[TEXTE FOURNI]
════════════════

Cinq albums sont déjà parus dans cette collection de chez » Grand Angle « . Cinq livres ensoleillés, qui fleurent bon le romarin et qui se lisent avec l’accent…
Deux scénaristes, Serge Scotto et Eric Stoffel (par ailleurs également dessinateurs) se sont attelés à la tâche difficile mais passionnante d’adapter Marcel Pagnol en bande dessinée. Et reconnaissons-le, leurs scénarios sont extrêmement bien construits, tout comme les dessins de leurs complices graphistes. Eric Hübsch, Morgann Tanco et A. Dan se sont parfaitement immergés dans un univers foisonnant de personnages, d’une part, mais surtout de sensations, le tout baigné dans une véritable sensualité campagnarde et souriante.
Marcel Pagnol appartient à l’histoire du cinéma comme de la littérature. Raimu et Fernandel, sans aucun doute possible, ont trouvé avec lui quelques-uns de leurs meilleurs rôles.
On peut dire de cet auteur qu’il était un touche-à-tout, mais un touche-à-tout de génie qui a eu besoin, tout au long de son existence comme de son œuvre, de rester proche de ce qu’il connaissait profondément : la Provence, les garrigues, l’air chargé de soleil et de senteurs multiples, les petites gens ancrées dans la nature, et, comme le disait Bécaud, l’accent qui, sans cesse, se promène bien au-delà des seuils marchés.
Pagnol ne s’est jamais non plus contenté de ronronner dans un bien-être tranquille né de ses succès. Il aimait se renouveler, changer ses points de vue, en quelque sorte.

════════════════

[LIGNES ENREGISTRÉES]
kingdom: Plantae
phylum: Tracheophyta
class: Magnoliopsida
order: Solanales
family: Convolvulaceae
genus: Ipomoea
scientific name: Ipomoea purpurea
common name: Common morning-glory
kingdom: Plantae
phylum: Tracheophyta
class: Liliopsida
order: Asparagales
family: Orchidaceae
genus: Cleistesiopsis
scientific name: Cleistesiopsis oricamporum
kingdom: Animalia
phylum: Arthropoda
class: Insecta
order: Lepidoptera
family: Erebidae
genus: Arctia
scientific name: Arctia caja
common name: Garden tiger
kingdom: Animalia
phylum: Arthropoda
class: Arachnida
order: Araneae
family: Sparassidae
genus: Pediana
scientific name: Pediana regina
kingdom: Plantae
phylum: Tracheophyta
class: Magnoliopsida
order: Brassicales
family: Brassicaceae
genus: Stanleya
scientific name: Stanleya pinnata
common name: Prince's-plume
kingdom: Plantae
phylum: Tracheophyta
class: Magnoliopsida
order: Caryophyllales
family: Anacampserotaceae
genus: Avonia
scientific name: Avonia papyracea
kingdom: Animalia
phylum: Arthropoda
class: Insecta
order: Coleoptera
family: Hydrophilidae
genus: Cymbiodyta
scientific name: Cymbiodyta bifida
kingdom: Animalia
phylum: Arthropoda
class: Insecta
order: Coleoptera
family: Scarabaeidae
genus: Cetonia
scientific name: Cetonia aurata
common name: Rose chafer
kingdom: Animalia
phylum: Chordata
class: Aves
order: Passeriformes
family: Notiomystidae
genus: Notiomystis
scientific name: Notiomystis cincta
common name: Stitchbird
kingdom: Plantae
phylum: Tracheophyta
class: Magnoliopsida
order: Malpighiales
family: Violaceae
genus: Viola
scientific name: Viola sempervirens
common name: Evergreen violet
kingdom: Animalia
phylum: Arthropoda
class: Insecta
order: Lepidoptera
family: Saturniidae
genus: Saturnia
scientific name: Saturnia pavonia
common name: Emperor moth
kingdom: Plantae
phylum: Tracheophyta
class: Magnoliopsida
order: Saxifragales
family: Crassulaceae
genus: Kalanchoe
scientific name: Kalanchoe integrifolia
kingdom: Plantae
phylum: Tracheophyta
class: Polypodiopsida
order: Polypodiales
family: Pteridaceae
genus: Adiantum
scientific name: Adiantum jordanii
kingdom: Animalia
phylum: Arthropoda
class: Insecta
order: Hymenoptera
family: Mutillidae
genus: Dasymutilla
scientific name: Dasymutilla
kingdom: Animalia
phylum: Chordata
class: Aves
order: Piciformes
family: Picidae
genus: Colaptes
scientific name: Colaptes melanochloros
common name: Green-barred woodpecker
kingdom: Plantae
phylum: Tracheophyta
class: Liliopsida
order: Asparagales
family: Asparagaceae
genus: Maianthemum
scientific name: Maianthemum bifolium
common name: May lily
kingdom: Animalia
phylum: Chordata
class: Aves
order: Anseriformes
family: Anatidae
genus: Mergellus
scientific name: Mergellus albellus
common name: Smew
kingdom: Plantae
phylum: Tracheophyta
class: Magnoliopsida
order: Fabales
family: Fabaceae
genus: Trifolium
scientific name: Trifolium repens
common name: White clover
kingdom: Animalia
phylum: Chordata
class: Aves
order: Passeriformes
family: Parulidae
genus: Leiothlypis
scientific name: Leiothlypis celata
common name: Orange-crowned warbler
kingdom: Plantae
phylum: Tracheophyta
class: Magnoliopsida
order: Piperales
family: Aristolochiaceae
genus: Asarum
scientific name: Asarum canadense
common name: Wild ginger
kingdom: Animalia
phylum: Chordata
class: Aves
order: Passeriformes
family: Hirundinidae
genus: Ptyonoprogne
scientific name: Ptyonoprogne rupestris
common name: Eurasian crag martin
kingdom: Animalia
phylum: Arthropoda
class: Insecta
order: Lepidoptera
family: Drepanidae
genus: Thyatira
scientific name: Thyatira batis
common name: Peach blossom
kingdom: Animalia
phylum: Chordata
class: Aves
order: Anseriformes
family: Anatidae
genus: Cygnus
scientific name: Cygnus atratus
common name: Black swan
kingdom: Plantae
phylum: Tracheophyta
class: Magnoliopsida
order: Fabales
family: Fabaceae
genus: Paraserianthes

════════════════

[CONSIGNE] Renvoyez tel quel le passage du texte sur Pagnol qui va de « Cinq albums sont » à « campagnarde et souriante. ». La liste constitue un matériau à part, distinct du texte sur Pagnol.

[SOLUTION]
Cinq albums sont déjà parus dans cette collection de chez » Grand Angle « . Cinq livres ensoleillés, qui fleurent bon le romarin et qui se lisent avec l’accent…
Deux scénaristes, Serge Scotto et Eric Stoffel (par ailleurs également dessinateurs) se sont attelés à la tâche difficile mais passionnante d’adapter Marcel Pagnol en bande dessinée. Et reconnaissons-le, leurs scénarios sont extrêmement bien construits, tout comme les dessins de leurs complices graphistes. Eric Hübsch, Morgann Tanco et A. Dan se sont parfaitement immergés dans un univers foisonnant de personnages, d’une part, mais surtout de sensations, le tout baigné dans une véritable sensualité campagnarde et souriante.